Ramalho Leite – Humberto merece respeito

Publicado em quarta-feira, junho 1, 2011 ·

ramalhoSe há alguém na Paraíba que possa ser apontado como construtor de um partido político, ele atenderia pelo nome de Humberto Lucena. Herdando de Ruy Carneiro o acervo do antigo PSD extinto pelo movimento de março de 1964, Lucena incorporou ao partido os dissidentes da ARENA então agrupados no Partido Popular de Tancredo Neves que aqui era presidido por Carneiro Arnaud, sem perder os ortodoxos, como ele costumava chamar antigos correligionários: de Inácio Pedrosa a Mazureik Morais, de José Maranhão e Ronaldo Cunha Lima, passando pelos Gadelhas, de Marcondes, este tendo chegado a ser um “autêntico” do MDB mesmo mantendo afinidade com o Presidente Figueiredo e sendo responsável pelo lançamento da candidatura de Silvio Santos a Presidência da Republica juntamente com Edison Lobão e outro que formaram os chamados pejorativa e injustamente de “Os três porquinhos”. Mas essa é outra história…

Juntamente com Antonio Mariz e João Agripino  ingressei no PMDB e cheguei a sua vice-presidência, acumulando a liderança do partido na Assembléia e respondendo pela presidência na ausência de Humberto Lucena. Antes de alcançar o poder com a eleição de Tarcisio Burity ao Governo da Paraíba, participei, sob o comando de Humberto, da estruturação do partido em condições tais que permitiu a vitória nas urnas e a manutenção do poder por longos anos, até que a cizânia se instalasse no seio da agremiação e o partido fosse dividido dando surgimento ao PSDB liderado pelos Cunha Lima – tio, pai e filho.

Foi sem dúvida a ausência de Humberto e do seu espírito conciliador que permitiu a divisão do partido que construiu, vencendo tantas e inesquecíveis batalhas.Ao passar o bastão do partido não encontrou nos seus sucessores o mesmo discurso, de união e companheirismo, que deu sustentabilidade a um outrora aguerrido PMDB que sobrevivera a inúmeras tempestades e chegara a um mar tranqüilo.

A luta de Humberto Lucena foi esquecida em pouco tempo.
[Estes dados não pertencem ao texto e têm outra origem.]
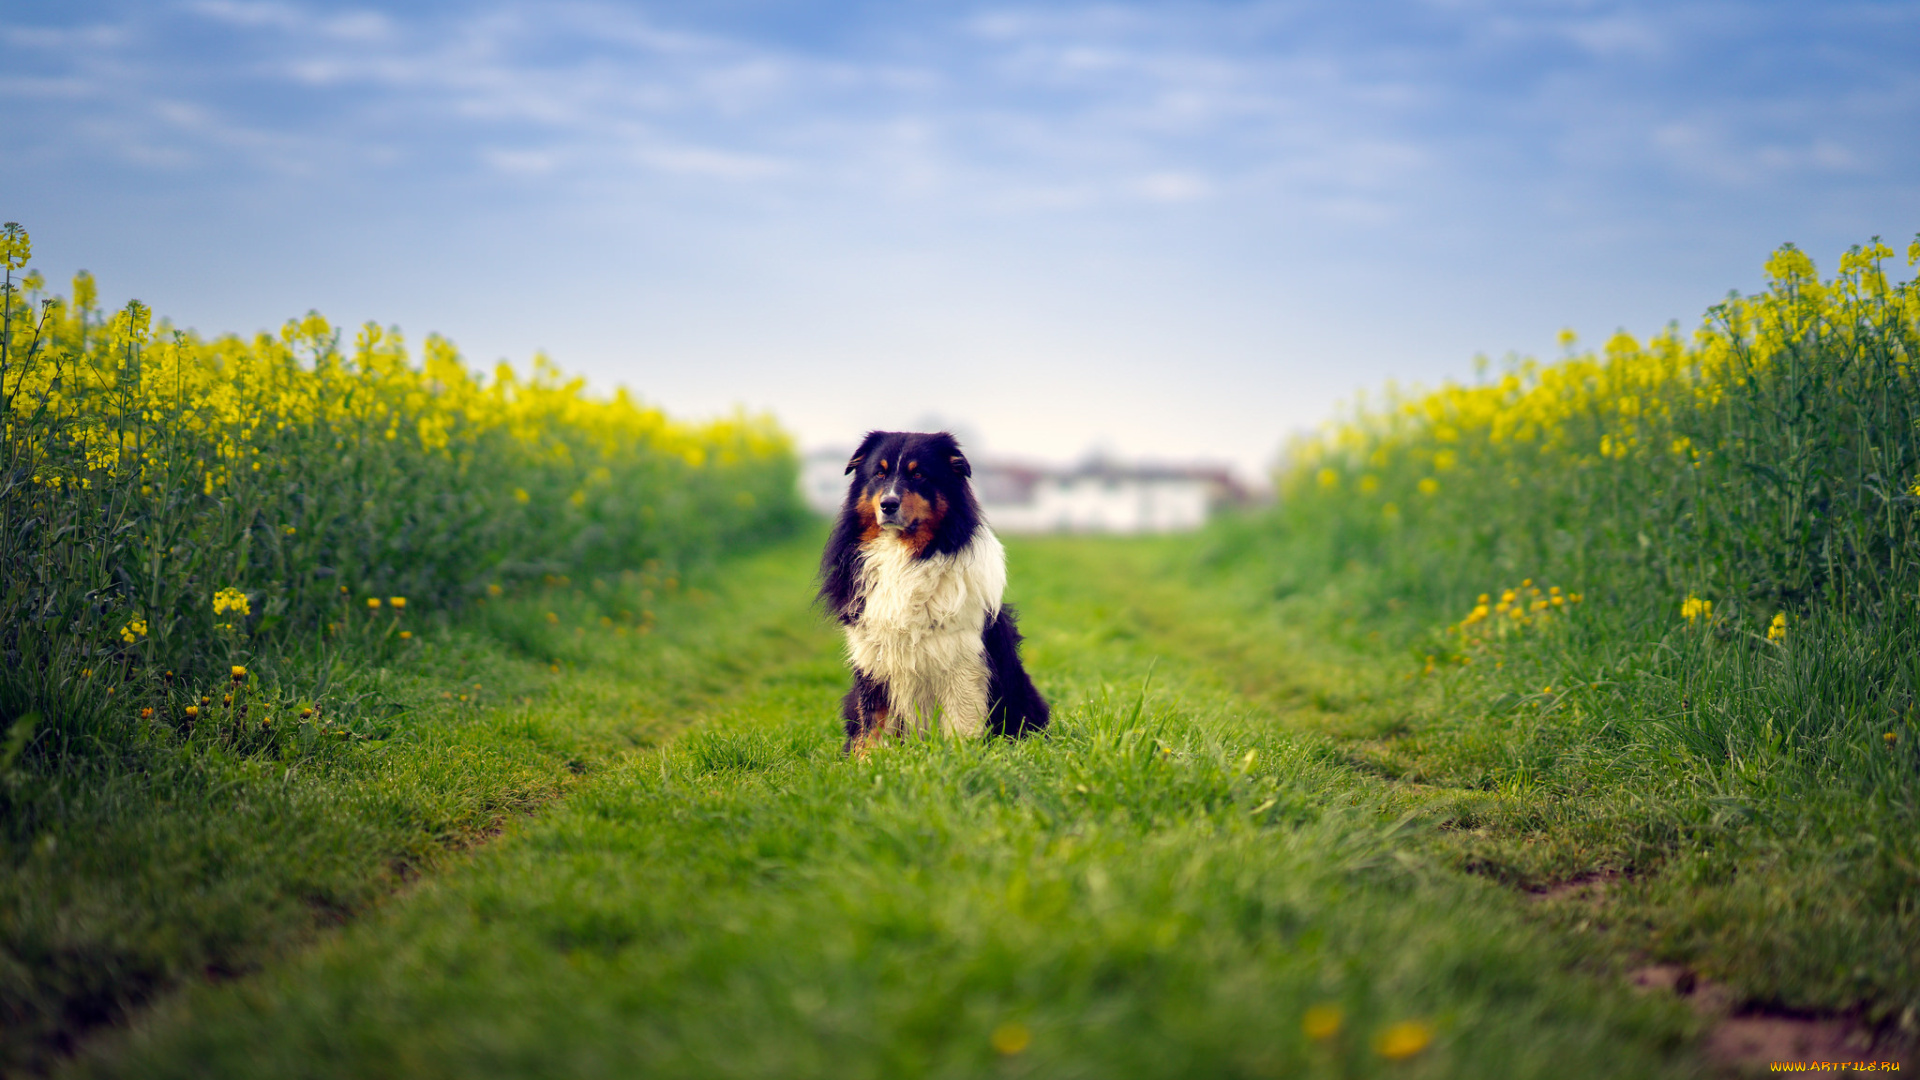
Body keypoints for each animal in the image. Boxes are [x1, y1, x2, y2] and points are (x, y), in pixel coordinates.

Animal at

Primeiro deram as contas do seu irmão Haroldo retirando-lhe a Presidência do Partido para premiar um ilustre desconhecido. Depois abandonaram sua filha, a deputada Iraê Lucena, à própria sorte, culminando com a sua não eleição para a Assembleia quando sobraram milhares de votos no bizaco da primeira sobrinha, Olenka Maranhão.
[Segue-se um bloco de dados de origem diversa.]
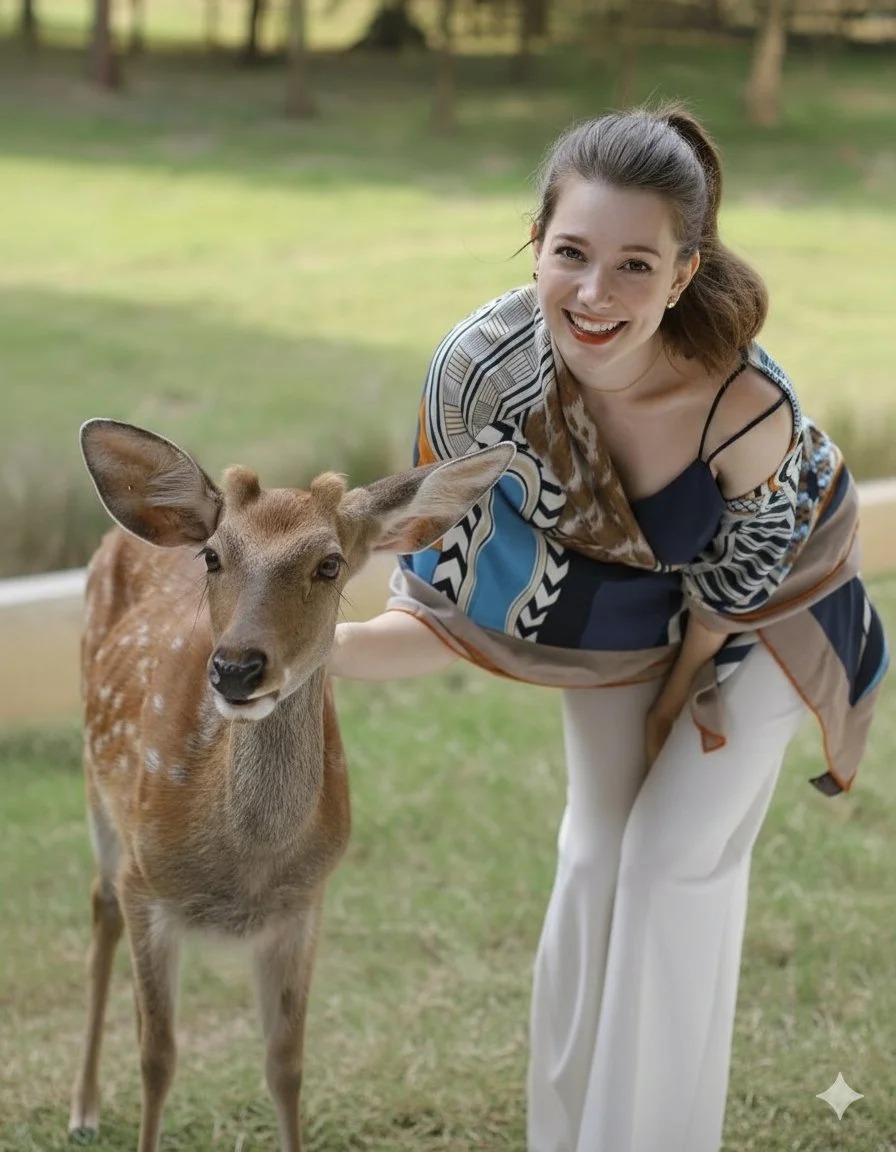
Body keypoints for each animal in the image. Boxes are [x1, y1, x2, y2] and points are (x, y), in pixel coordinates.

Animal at [69, 418, 514, 1152]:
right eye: (214, 557)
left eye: (329, 564)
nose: (236, 669)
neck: (245, 863)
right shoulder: (146, 884)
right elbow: (157, 1057)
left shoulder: (304, 902)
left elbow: (286, 1064)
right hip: (98, 788)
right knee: (99, 905)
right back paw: (82, 1109)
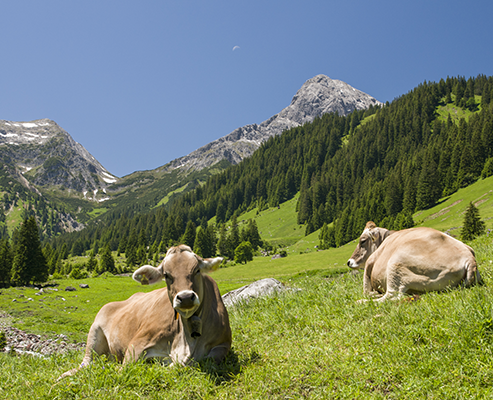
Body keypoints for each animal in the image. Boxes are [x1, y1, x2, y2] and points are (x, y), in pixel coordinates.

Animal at [58, 245, 232, 380]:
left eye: (196, 270)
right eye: (166, 275)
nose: (185, 297)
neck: (187, 338)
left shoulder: (223, 344)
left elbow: (199, 361)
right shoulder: (137, 343)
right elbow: (125, 368)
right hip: (94, 333)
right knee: (86, 363)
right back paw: (62, 377)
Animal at [346, 220, 480, 302]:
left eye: (362, 241)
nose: (349, 261)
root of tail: (470, 259)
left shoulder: (369, 263)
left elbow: (366, 290)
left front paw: (371, 294)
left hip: (396, 264)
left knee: (391, 296)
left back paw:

Como se não bastasse, de vez em quando, parte da presidência do partido construído por Humberto a ameaça de expulsão de sua filha. Seria cortar o ultimo liame, o cordão umbelical de Humberto com o PMDB. Onde ele estiver, estará se revirando em revolta com a ingratidão que lhe perpetram post mortem. Iraê Lucena, pelo que é e pelo que representa não pode ser expulsa da casa do pai. A memória de Humberto merece respeito!